An explanation of Bits(b), Bytes(B), and Baud
Bits and bytes are a measurement of electronic information. A byte is always 8 bits. Communications speeds are usually measured in bits per second while many computer operations are measured in bytes per second. A "56k" modem is 56 kilobits and a "2m" DSL connection is 2 megabits per second. "128MB" of RAM is 128 megabytes. Ideally when abbreviations are used, b means bits and B means bytes. Baud rate is another measure of transmission speed and is the number of actual signals sent per second. At one time it was equal to the bits per second, but modern technology allows us to send more than one bit per electric signal.


Mega and kilo
Communications device specifications are usually given in Kilo, meaning 1,000, and mega, meaning 1,000,000. Examples include modems and Ethernet.

Computer storage, such as hard drives, memory and file size, are ususally measured in Kilo, meaning 1,024, and mega, meaning 1,048,576.

Traditionally kilo means one thousand exactly. In the communications world engineers call a thousand bits transmitted in a second 1 kilobit per second.
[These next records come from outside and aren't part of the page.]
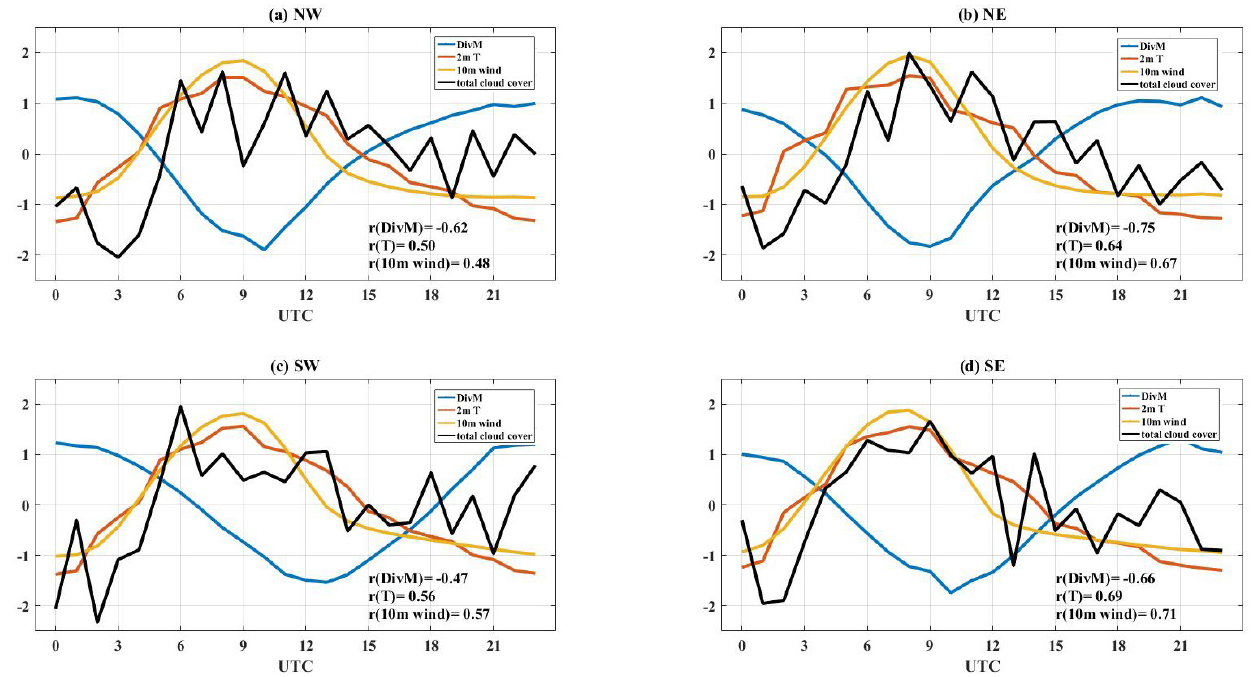
Figure 8. The standardized total cloud cover (black lines) and vertically integrated divergence of moisture flux (kgm − 2 s − 1 ) (blue lines), 2m temperature (K) (red lines), and 10m wind speed (ms − 1 ) (yellow lines) of the different regions of the TP: (a) the northwestern TP, (b) the northeastern TP, (c) the southwestern TP, and (d) the southeastern TP. The correlation coefficients are indicated in the bottom-right corner. The correlation coefficient in bold indicates that it can pass the 90% significance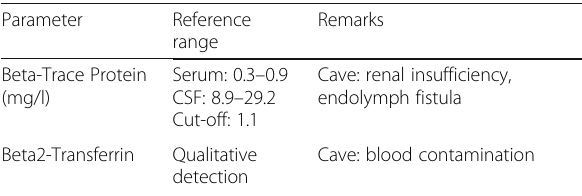
Table 21 Reference ranges of proteins for detection of CSF fistula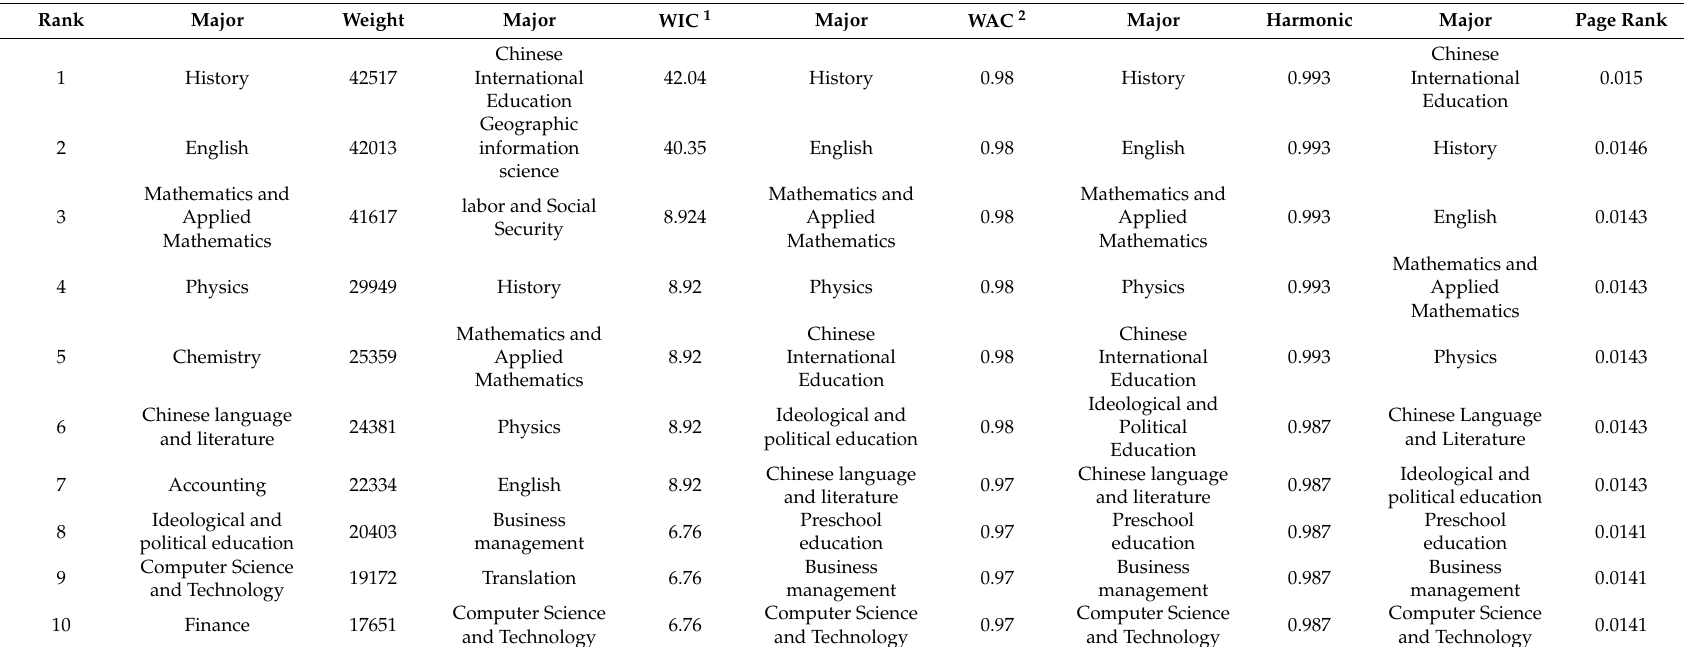
Table 6. Ranking results of indicators (top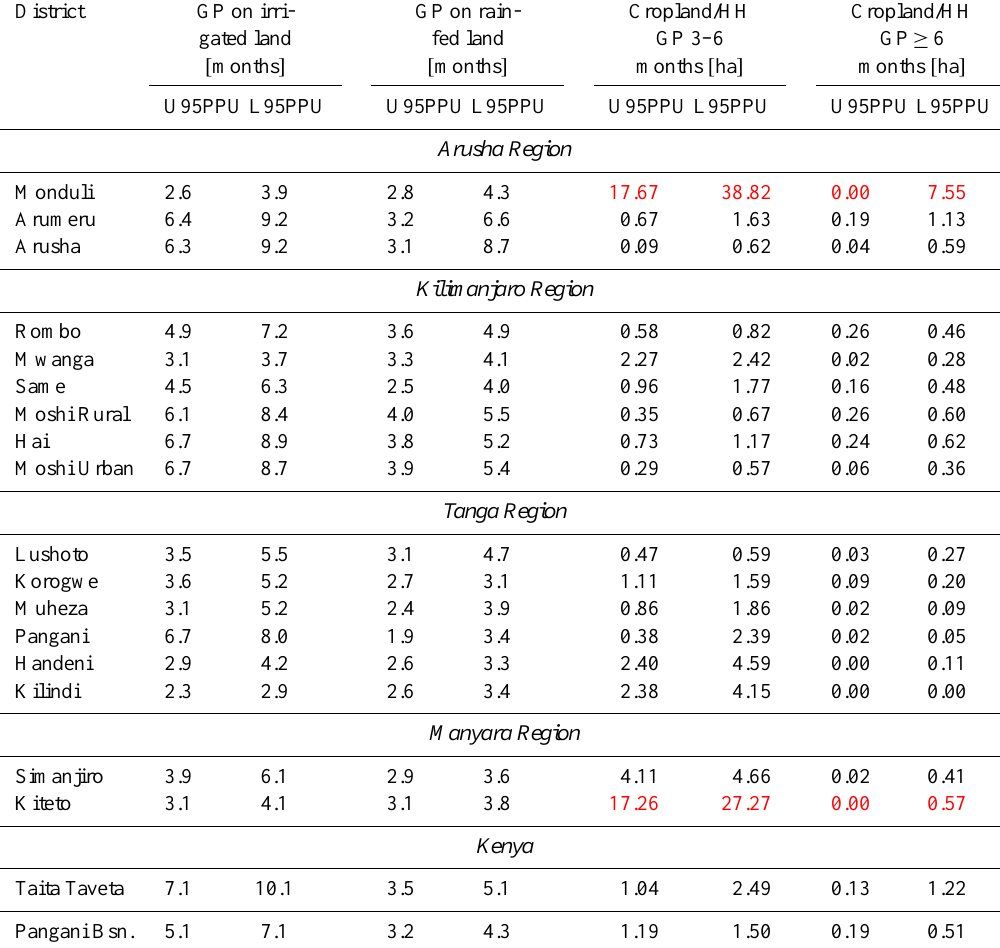
Table 5. Average growing period (GP) duration on irrigated and rainfed land, and available cropland per farming household (HH) on which GP durations of 3–6 months, or ≥ 6 months, respectively, are reached. Cropland per household values are printed in red for Monduli and Kiteto Districts due to unreliable data on the number of farming households.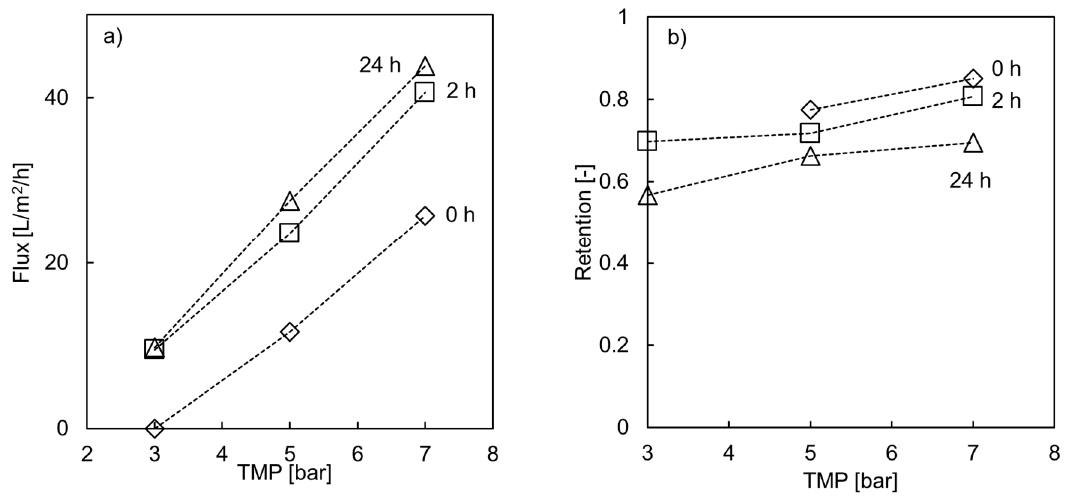
Figure 5. ( a ) Flux and ( b ) Mg retention for 500 mM MgSO 4 feed solution for sPES (PDADMAC/PSS) 4 as a function of TMP before and after filtering a 15% H 3 PO 4 solution for two and 24 h (Re > 2’300).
While 1000 is a nice round number for humans to work with, it isn't for computers. Mathematically speaking, humans use decimal or base 10 numbers and computers use binary or base 2 numbers. 1024 is 2 to the power of 10 which is a significant binary value and so is represented by kilo in the computer world. Mega is similar except it means 1,000,000 when describing a communications device and means 1,048,576 (i.e., 1024 kilo) when describing computer devices. Ideally when abbreviations are used, k means 1000 and K means 1024, but this notation convention is not always observed.